Required action
Starting with the opening line of the entries below, transcribe each line exactly up to and including the one that has "14.Stockdale AJ, Kreuels"; pictures are not copied.

- Opening Delimiter -

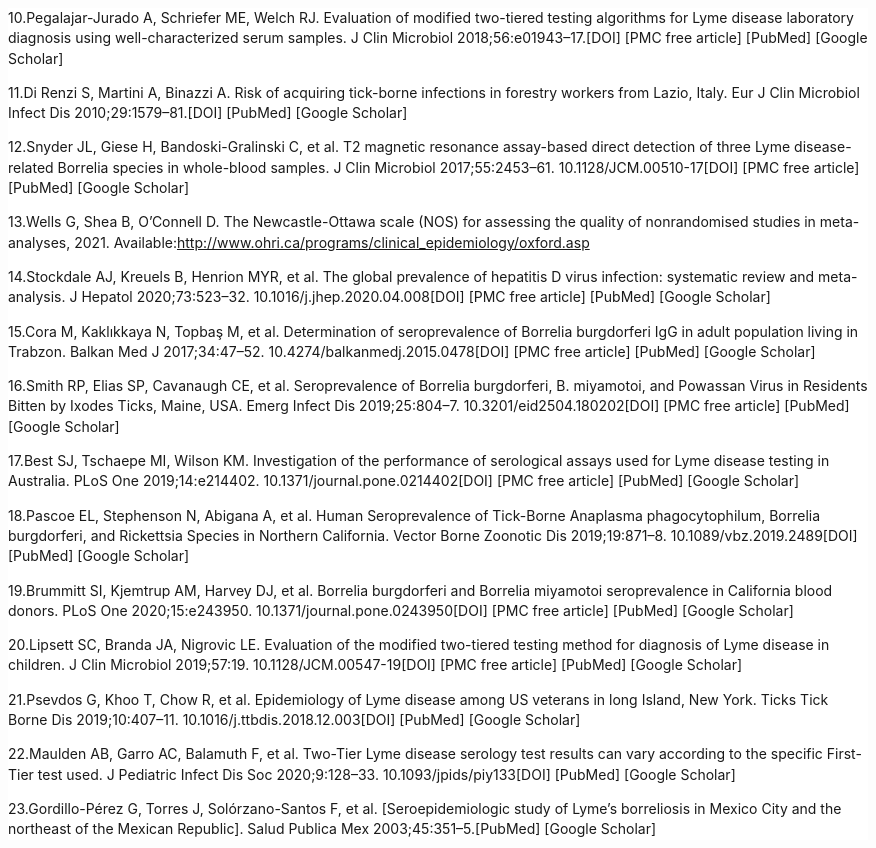 10.Pegalajar-Jurado A, Schriefer ME, Welch RJ. Evaluation of modified two-tiered testing algorithms for Lyme disease laboratory diagnosis using well-characterized serum samples. J Clin Microbiol
2018;56:e01943–17.[DOI] [PMC free article] [PubMed] [Google Scholar]

11.Di Renzi S, Martini A, Binazzi A. Risk of acquiring tick-borne infections in forestry workers from Lazio, Italy. Eur J Clin Microbiol Infect Dis
2010;29:1579–81.[DOI] [PubMed] [Google Scholar]

12.Snyder JL, Giese H, Bandoski-Gralinski C, et al. T2 magnetic resonance assay-based direct detection of three Lyme disease-related Borrelia species in whole-blood samples. J Clin Microbiol
2017;55:2453–61. 10.1128/JCM.00510-17[DOI] [PMC free article] [PubMed] [Google Scholar]

13.Wells G, Shea B, O’Connell D. The Newcastle-Ottawa scale (NOS) for assessing the quality of nonrandomised studies in meta-analyses, 2021. Available:http://www.ohri.ca/programs/clinical_epidemiology/oxford.asp

14.Stockdale AJ, Kreuels B, Henrion MYR, et al. The global prevalence of hepatitis D virus infection: systematic review and meta-analysis. J Hepatol
2020;73:523–32. 10.1016/j.jhep.2020.04.008[DOI] [PMC free article] [PubMed] [Google Scholar]

15.Cora M, Kaklıkkaya N, Topbaş M, et al. Determination of seroprevalence of Borrelia burgdorferi IgG in adult population living in Trabzon. Balkan Med J
2017;34:47–52. 10.4274/balkanmedj.2015.0478[DOI] [PMC free article] [PubMed] [Google Scholar]

16.Smith RP, Elias SP, Cavanaugh CE, et al. Seroprevalence of Borrelia burgdorferi, B. miyamotoi, and Powassan Virus in Residents Bitten by Ixodes Ticks, Maine, USA. Emerg Infect Dis
2019;25:804–7. 10.3201/eid2504.180202[DOI] [PMC free article] [PubMed] [Google Scholar]

17.Best SJ, Tschaepe MI, Wilson KM. Investigation of the performance of serological assays used for Lyme disease testing in Australia. PLoS One
2019;14:e214402. 10.1371/journal.pone.0214402[DOI] [PMC free article] [PubMed] [Google Scholar]

18.Pascoe EL, Stephenson N, Abigana A, et al. Human Seroprevalence of Tick-Borne Anaplasma phagocytophilum, Borrelia burgdorferi, and Rickettsia Species in Northern California. Vector Borne Zoonotic Dis
2019;19:871–8. 10.1089/vbz.2019.2489[DOI] [PubMed] [Google Scholar]

19.Brummitt SI, Kjemtrup AM, Harvey DJ, et al. Borrelia burgdorferi and Borrelia miyamotoi seroprevalence in California blood donors. PLoS One
2020;15:e243950. 10.1371/journal.pone.0243950[DOI] [PMC free article] [PubMed] [Google Scholar]

20.Lipsett SC, Branda JA, Nigrovic LE. Evaluation of the modified two-tiered testing method for diagnosis of Lyme disease in children. J Clin Microbiol
2019;57:19. 10.1128/JCM.00547-19[DOI] [PMC free article] [PubMed] [Google Scholar]

21.Psevdos G, Khoo T, Chow R, et al. Epidemiology of Lyme disease among US veterans in long Island, New York. Ticks Tick Borne Dis
2019;10:407–11. 10.1016/j.ttbdis.2018.12.003[DOI] [PubMed] [Google Scholar]

22.Maulden AB, Garro AC, Balamuth F, et al. Two-Tier Lyme disease serology test results can vary according to the specific First-Tier test used. J Pediatric Infect Dis Soc
2020;9:128–33. 10.1093/jpids/piy133[DOI] [PubMed] [Google Scholar]

23.Gordillo-Pérez G, Torres J, Solórzano-Santos F, et al. [Seroepidemiologic study of Lyme’s borreliosis in Mexico City and the northeast of the Mexican Republic]. Salud Publica Mex
2003;45:351–5.[PubMed] [Google Scholar]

- Closing Delimiter -

Task response
 10.Pegalajar-Jurado A, Schriefer ME, Welch RJ. Evaluation of modified two-tiered testing algorithms for Lyme disease laboratory diagnosis using well-characterized serum samples. J Clin Microbiol
2018;56:e01943–17.[DOI] [PMC free article] [PubMed] [Google Scholar]

11.Di Renzi S, Martini A, Binazzi A. Risk of acquiring tick-borne infections in forestry workers from Lazio, Italy. Eur J Clin Microbiol Infect Dis
2010;29:1579–81.[DOI] [PubMed] [Google Scholar]

12.Snyder JL, Giese H, Bandoski-Gralinski C, et al. T2 magnetic resonance assay-based direct detection of three Lyme disease-related Borrelia species in whole-blood samples. J Clin Microbiol
2017;55:2453–61. 10.1128/JCM.00510-17[DOI] [PMC free article] [PubMed] [Google Scholar]

13.Wells G, Shea B, O’Connell D. The Newcastle-Ottawa scale (NOS) for assessing the quality of nonrandomised studies in meta-analyses, 2021. Available:http://www.ohri.ca/programs/clinical_epidemiology/oxford.asp

14.Stockdale AJ, Kreuels B, Henrion MYR, et al. The global prevalence of hepatitis D virus infection: systematic review and meta-analysis. J Hepatol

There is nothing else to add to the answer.